Op de kaart zien we dat er in de buurt van het vissersplaatje Blönduós nog een waterval moet zijn. Op een landweg komen we een boer tegen, en vragen of hij ons kan helpen. Er is inderdaad een klein watervalletje, eigenlijk meer een zalmtrap en is lastig te bereiken aldus de boer. Hij verwijst ons door naar de veel mooiere Kolugljúfur, wat sowieso al op ons lijstje staan en dus staken we onze zoektocht naar Blönduós. Uiteindelijk komen we via een mooie gravel weggetje aan bij de prachtige kloof met dubbele waterval. Supermooi stuk om even de benen te strekken. Verderop in Hvammstangi hebben we, op een prachtige lokatie met uitzicht over het dorp en de zee, een cottage voor één nacht gehuurd. We maken ‘s avonds nog een prachtige wandeling door het dorpje en over het strand en met de prachtige lucht en zon waan ik me bijna in Hawaii.
Maandag 25 april
IJsland staat ook bekend om haar wol. In Hvammstangi zit een grote wolfabriek (KIDKA) waar we even langs rijden. In de winkel hoor ik twee dames Duits praten en groet ze in het Duits. Dat opent blijkbaar veel deuren want spontaan worden we op sleeptour genomen voor een exclusieve rondleiding door de fabriek. Met een cadeau voor mijn wol-liefhebbende-moeder verlaten we de fabriek en ook het dorpje. We maken een rondje over het Vatnsnes schiereiland, waar Hvammstangi op ligt. We lopen een mooi stukje naar de kust en spotten diverse vogels en zeehonden. De weg is wederom van gravel, en de rest van de route bestaat ook voornamelijk uit gravel wat betekend met aangepaste snelheid rijden, de ruitenwissers gebruiken om de kilo’s stof van de ramen te vegen en de sproeitank leegspuiten. Mocht je langs het schiereiland Vatnsnes rijden, stop dan ook zeker bij de prachtige rots Hvitserkur. Detail: Deze rots is met beton verstevigd, omdat de golfslag van de Atlantische Oceaan de rots anders zou hebben doen instorten.

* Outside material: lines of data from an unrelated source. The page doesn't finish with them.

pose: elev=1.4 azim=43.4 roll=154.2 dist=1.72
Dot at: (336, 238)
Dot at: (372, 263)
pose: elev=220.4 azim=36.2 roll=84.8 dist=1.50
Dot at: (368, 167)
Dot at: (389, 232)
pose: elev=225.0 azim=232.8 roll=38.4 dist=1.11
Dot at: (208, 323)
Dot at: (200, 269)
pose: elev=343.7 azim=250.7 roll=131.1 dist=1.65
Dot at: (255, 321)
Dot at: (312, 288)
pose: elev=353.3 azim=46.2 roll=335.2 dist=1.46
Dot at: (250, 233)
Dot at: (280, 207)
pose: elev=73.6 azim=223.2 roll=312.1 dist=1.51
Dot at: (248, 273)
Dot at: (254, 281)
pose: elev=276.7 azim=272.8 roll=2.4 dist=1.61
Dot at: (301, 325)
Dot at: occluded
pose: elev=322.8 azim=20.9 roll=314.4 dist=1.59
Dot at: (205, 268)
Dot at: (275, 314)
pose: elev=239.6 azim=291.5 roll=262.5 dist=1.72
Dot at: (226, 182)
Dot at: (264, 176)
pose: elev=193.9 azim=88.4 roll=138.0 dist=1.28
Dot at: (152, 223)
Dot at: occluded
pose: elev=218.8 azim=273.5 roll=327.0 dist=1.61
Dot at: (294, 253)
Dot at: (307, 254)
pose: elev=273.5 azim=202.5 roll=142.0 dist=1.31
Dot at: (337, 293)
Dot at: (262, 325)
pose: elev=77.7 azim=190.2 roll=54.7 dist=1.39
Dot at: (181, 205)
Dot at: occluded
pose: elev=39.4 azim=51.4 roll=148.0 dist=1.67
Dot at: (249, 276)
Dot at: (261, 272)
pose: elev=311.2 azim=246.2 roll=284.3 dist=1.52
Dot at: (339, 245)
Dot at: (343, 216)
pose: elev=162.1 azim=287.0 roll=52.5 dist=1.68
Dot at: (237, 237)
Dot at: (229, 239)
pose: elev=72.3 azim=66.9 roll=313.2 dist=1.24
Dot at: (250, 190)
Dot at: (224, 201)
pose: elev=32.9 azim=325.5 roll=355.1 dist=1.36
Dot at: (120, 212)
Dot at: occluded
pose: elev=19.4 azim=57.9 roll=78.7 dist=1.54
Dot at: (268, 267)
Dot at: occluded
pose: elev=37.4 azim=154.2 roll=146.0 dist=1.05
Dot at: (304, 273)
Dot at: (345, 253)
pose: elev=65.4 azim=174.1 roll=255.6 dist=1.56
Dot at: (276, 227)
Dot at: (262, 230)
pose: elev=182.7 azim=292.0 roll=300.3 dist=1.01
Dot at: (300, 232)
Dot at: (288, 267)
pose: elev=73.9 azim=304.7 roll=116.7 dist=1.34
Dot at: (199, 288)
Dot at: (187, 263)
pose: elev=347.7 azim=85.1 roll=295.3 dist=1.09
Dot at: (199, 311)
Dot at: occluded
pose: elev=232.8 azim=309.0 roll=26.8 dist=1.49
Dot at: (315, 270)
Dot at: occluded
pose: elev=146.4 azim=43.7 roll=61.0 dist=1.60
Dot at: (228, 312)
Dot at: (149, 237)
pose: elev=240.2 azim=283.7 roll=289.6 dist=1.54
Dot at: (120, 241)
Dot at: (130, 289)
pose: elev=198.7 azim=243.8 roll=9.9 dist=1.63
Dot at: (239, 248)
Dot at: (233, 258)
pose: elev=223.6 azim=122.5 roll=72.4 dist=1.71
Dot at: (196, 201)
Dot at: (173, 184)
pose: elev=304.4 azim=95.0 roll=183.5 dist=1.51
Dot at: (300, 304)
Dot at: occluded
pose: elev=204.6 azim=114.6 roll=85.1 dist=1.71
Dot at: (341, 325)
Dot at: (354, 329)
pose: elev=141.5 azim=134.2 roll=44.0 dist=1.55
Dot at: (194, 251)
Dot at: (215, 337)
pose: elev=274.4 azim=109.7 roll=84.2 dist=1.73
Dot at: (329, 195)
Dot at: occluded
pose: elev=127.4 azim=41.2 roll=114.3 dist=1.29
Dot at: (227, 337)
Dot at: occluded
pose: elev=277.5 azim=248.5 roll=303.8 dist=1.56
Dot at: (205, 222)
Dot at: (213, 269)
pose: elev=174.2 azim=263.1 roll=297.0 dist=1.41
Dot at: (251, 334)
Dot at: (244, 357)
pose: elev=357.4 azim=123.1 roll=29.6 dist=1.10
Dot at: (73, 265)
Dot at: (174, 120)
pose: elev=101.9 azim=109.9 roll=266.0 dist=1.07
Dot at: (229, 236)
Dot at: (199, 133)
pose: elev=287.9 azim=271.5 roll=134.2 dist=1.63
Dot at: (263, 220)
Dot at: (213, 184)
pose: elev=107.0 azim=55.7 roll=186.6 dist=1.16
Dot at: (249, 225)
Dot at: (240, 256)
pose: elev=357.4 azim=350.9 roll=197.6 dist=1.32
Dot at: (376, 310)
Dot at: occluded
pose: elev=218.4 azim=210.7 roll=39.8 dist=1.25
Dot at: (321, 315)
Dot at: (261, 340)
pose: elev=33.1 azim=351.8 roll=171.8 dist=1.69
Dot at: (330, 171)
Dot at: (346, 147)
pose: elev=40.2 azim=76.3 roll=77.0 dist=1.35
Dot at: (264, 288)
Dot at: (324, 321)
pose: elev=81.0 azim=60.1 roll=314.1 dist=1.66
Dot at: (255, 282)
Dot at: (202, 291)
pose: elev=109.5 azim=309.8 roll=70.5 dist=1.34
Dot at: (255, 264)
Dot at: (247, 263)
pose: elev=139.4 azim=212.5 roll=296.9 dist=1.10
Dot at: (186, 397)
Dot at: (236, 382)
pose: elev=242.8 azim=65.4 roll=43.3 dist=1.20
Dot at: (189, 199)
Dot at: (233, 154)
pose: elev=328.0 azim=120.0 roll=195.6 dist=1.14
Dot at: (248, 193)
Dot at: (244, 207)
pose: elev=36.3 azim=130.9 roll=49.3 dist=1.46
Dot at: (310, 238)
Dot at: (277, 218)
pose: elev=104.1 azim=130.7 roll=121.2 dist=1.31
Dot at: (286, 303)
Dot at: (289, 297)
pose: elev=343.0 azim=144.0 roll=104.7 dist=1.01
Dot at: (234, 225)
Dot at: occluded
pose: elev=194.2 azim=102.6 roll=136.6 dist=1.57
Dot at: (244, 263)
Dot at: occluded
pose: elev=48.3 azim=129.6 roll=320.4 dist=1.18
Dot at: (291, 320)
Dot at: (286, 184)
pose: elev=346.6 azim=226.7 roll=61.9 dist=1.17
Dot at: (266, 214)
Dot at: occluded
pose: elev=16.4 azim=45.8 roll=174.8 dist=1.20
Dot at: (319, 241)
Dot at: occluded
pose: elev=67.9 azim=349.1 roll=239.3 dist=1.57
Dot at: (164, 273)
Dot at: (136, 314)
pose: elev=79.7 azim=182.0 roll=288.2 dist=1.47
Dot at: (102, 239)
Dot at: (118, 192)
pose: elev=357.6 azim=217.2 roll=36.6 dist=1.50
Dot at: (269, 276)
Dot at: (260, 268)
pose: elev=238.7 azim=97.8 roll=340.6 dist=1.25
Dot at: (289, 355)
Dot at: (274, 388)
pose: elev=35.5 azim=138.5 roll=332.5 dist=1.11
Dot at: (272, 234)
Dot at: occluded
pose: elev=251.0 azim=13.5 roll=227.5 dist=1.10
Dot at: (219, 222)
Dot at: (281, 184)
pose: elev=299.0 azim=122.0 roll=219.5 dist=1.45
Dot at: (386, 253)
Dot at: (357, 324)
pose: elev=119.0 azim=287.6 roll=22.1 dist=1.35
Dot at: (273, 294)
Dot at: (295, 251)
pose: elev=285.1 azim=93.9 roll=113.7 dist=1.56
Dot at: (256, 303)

Onderweg naar Borgarvirki rijden we over een spannend weggetje (717) met steile hellingen en los grind, misschien was hier en 4×4 wel op z’n plaats geweest. Maar gelukkig is het droog en goed weer dus we redden het. Bovenop de berg vinden we een merkwaardige partij rotsen en 10 tot 15 meter hoge basaltzuilen. Een natuurlijke uit basalt bestaande vesting met een opening naar het oosten. In de 10e of 11e eeuw door IJslanders werd dit versterkt met een cirkelvormige muur van ongeveer 1,20 meter dik en 3 meter hoog. Slecht zichtbaar, maar je kunt binnen de muren nog de ruïnes van twee hutten en een waterput zien liggen. Via weg 59 en 54 rijden we naar Stykkishólmur. Prachtige route, maar niet de makkelijkste. Gesloopt van deze route bereiken we onze bestemming. Een prachtige plaats genaamd Stykkishólmur. We verblijven hier twee nachten in de oudste, maar zeer goed onderhouden (en met superfijne bedden) bed & breakfast (Baenir & Braud) van de stad. Onze host, Diana uit Duitsland geeft ons, maar voornamelijk de andere gasten (een gezin aus Holland) een grondig lesje recyclen. Het stadje heeft maarliefst twee restaurants welke open zijn. De één is helemaal leeg, de andere zit zo goed als vol. We kiezen voor de volste.
Dinsdag 26 april
Wegens succes herhaalt. Een boottocht. Met Viking Sushi varen we over kalm water en ik kan dit keer ook meer genieten van de tocht. We spotten papegaaiduikers (puffins), een zwarte zeekoet en zelfs een zeearend. Op de terugtocht wordt het net uitgegooid en wordt er gevist. Als vegetariër bedank ik vriendelijk voor de ‘geoogste’ zeevruchten.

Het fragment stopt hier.